A wave of alien amusement invaded and mocked his mounting outrage. It made him feel ignorant and childlike. He pushed it aside angrily.
“Lies!”
In the shadows deep beneath him, the great unseen creature shifted. He could hear its breath, faintly.
Yig? he thought. No. A new word pushed into his consciousness.
Amphisbaen.
And with the word, there came a terrible image of the red serpent man astride a colossal worm beast with a head at each end.
The Reverend shuddered and looked away, back down the walkway.
There, in the doorway of the stairwell, he saw the naked Indian girl leaning against the frame, staring, long black hair matted, blood trickling down the insides of her thighs.
The Reverend’s eyes flitted briefly to the console.
The girl nodded, then shivered in pain and slid to her knees.
“Why then do you father your abominations on the poor women your followers steal?” the Reverend called down to the serpent man, to distract him, and to preoccupy his own mind, lest the poor girl be discovered.
Then he saw the red serpent’s plan.
He saw it callously tupping the squealing women. They were only breeding stock. Cattle to incubate its seed and bring forth monsters. Oblivious of any hypocrisy, it had no army to command, so it had decided to father a great horde of these mindless hybrids out of practicality. Then it would drive them with the Sign of Yig like hunting hounds into rabbit warrens, into the deep heart of the befouled city of Yoth.
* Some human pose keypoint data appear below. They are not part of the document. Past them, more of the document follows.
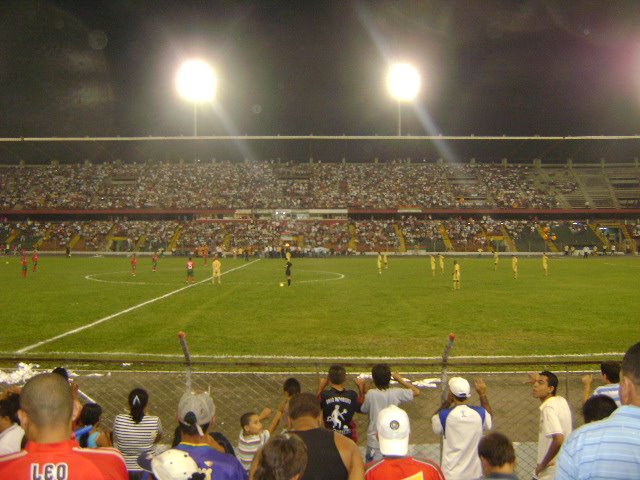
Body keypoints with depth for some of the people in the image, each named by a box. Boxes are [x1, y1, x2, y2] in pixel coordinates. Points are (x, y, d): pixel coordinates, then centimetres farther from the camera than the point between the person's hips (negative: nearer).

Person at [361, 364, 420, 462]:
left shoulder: (371, 394, -15)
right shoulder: (396, 393, -11)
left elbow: (363, 410, 3)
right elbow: (417, 392, 3)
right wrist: (400, 379, 8)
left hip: (374, 443, -1)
Let the corrupted creatures fight it out. Then the red serpent would ride the Amphisbaen into the midst of the city, pull down the crude, blood-soaked basalt altars of Tsathoggua and restore the defiled Yiggian temple. Then further, down into the blue-lit caverns where the toad-god itself dozed in corpulent slothfulness upon hundreds of spindly legs. The red serpent would bring fire to Tsathoggua and its infidels.